____ Given text

In an interview, Cloud stressed that her comments about disruptions applied only to noise or other non-violent means, and that she would never support physical attacks or threats against Horowitz or his supporters.

She said, however, that her experience shows that Horowitz does real damage to professors' lives -- and that he needs to be viewed that way, not just as a political opponent. Cloud is among the those named in Horowitz's The Professors: The 101 Most Dangerous Academics in America. Cloud said that she is "safe" in that she has supportive colleagues. And others -- such as the Web site Free Exchange on Campus -- have come forward to question Horowitz's portrayal of her work.

But Cloud said that in other ways, Horowitz's attacks have been significant. People who read the book or his Web site regularly send letters to university officials asking for her to be fired. Personally, she has received -- mostly via e-mail -- "physical threats, threats of removing my daughter from my custody, threats of sexual assaults, horrible disgusting gendered things," she said. That Horowitz doesn't send these isn't the point, she said. "He builds a climate and culture that emboldens people," and as a result, shouldn't be seen as a defender of academic freedom, but as its enemy.

The early e-mails to Horowitz from the National Communication Association, which he released, sound like an invitation, talking about what organizers "envision" and urging Horowitz to think of the opportunity to address the professors. Subsequent e-mails, however, noted that the discussions would be going to a committee for review.

But J. Michael Hogan, who handled the e-mails and who is co-director of the Center for Democratic Deliberation at Pennsylvania State University, stressed in an interview Monday that no formal invitation was extended. But on Monday, he e-mailed Horowitz that whatever had been on the table was no longer on the table.

"With personal regret, I write to inform you that the NCA-Forum planning group has voted not to go forward with my proposal for a debate between you and Michael Bérubé at next fall's NCA convention. Opponents of the idea cited a number of reasons, including concerns that some of our own organization's members would engage in disruptive protests, objections to your requests for changes in the format and payment for a bodyguard, and concerns that personal animosities between you and Bérubé might distract from the substantive issues, resulting in an exchange of personal insults and accusations rather than a debate focused on the important issues you have raised in your campaign. Again, I initially proposed this event, so please believe me when I say that I'm personally disappointed in this outcome. But I do appreciate your willingness to consider the proposal, and I hope that down the road we might be able to resurrect the idea of a debate over academic freedom and political indoctrination at NCA."

________
____ Provided records

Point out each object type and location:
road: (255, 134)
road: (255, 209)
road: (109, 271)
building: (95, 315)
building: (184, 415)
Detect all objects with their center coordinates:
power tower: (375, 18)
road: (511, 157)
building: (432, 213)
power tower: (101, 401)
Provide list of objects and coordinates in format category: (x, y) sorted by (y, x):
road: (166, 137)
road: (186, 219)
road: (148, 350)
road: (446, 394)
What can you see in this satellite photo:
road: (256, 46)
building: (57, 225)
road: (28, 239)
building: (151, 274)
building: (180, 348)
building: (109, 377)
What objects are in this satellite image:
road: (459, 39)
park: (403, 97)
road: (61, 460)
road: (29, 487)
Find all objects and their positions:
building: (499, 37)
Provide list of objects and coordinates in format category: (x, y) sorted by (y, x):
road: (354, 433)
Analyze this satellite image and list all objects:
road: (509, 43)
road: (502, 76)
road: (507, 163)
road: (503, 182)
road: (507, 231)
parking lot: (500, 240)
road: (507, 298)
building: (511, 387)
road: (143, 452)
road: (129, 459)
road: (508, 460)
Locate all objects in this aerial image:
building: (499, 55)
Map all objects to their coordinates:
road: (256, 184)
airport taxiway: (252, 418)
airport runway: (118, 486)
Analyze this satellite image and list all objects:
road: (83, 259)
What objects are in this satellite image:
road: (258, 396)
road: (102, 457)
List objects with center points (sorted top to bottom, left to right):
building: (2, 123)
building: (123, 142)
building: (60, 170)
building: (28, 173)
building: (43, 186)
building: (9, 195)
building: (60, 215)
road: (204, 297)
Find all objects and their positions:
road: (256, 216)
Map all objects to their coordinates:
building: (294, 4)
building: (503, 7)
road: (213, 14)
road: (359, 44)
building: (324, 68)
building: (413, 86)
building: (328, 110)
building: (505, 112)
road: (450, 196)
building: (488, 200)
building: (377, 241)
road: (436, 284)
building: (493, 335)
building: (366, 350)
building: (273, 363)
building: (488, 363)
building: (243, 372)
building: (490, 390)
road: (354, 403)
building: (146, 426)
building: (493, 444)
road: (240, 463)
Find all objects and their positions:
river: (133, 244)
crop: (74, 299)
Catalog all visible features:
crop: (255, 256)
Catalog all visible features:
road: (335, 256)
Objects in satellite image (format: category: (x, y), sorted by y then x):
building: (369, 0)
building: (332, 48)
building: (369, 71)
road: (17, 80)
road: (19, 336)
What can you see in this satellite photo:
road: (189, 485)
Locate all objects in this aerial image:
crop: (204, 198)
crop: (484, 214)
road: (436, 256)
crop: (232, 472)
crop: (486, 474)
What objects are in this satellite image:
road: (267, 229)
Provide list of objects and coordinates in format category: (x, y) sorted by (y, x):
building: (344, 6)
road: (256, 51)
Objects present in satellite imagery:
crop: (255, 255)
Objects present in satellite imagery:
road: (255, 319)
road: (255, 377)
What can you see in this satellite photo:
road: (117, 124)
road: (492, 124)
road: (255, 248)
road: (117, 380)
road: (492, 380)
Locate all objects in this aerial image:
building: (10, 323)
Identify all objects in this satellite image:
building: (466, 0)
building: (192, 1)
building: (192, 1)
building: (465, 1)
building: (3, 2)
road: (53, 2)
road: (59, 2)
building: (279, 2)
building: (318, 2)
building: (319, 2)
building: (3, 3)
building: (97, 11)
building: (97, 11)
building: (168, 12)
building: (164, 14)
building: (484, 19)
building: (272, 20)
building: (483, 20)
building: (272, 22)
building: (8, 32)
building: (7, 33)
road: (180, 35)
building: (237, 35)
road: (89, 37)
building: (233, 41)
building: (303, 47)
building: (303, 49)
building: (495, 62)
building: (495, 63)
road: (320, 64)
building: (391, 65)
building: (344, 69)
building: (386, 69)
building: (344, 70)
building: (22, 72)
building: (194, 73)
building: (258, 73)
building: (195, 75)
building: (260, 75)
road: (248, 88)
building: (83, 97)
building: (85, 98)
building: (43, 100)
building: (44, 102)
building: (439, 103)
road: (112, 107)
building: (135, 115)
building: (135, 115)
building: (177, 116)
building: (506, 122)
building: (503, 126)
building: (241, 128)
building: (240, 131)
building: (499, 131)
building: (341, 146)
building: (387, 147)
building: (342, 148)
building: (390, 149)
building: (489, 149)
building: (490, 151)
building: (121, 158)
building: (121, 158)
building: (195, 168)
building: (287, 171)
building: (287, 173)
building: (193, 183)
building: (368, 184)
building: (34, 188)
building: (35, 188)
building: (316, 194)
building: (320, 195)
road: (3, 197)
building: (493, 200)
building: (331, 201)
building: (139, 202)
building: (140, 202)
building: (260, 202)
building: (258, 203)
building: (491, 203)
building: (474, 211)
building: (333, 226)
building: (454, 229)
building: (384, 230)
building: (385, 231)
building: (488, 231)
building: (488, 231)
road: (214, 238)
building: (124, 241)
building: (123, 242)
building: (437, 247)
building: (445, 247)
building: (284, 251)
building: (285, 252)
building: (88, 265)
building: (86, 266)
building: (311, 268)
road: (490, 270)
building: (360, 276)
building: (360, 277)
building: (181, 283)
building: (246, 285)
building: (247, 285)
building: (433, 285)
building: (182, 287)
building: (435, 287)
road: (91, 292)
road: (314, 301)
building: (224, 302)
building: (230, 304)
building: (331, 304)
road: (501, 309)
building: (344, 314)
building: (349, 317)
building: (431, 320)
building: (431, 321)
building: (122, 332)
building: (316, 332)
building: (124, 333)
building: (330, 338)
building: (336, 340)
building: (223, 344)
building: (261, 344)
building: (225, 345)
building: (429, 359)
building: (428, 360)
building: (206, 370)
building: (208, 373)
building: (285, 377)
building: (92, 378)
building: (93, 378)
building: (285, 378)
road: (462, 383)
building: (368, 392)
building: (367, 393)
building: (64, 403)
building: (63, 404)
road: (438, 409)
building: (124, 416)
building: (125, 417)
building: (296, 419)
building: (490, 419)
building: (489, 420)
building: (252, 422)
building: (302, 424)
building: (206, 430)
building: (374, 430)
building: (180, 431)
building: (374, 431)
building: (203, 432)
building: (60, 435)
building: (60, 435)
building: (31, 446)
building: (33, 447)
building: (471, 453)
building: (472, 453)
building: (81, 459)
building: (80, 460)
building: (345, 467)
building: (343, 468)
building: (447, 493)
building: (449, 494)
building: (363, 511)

________

■ **Task list**:
1 – Can you repeat the part of the article on Horowitz that opens with the words containing "The early e-mails" and closes with "committee for review.", switching "National Communication Association" to "NCA"?
2 – In the article on Horowitz, why does Cloud say he should be seen as an enemy of academic freedom rather than a defender of it?
The items stand apart from the article as separate material.

■ **Exercise solutions**:
1 –
The early e-mails to Horowitz from the NCA, which he released, sound like an invitation, talking about what organizers "envision" and urging Horowitz to think of the opportunity to address the professors. Subsequent e-mails, however, noted that the discussions would be going to a committee for review.

2 – She says that even though Horowitz doesn't send the threats she receives himself, he builds a climate and culture that emboldens people.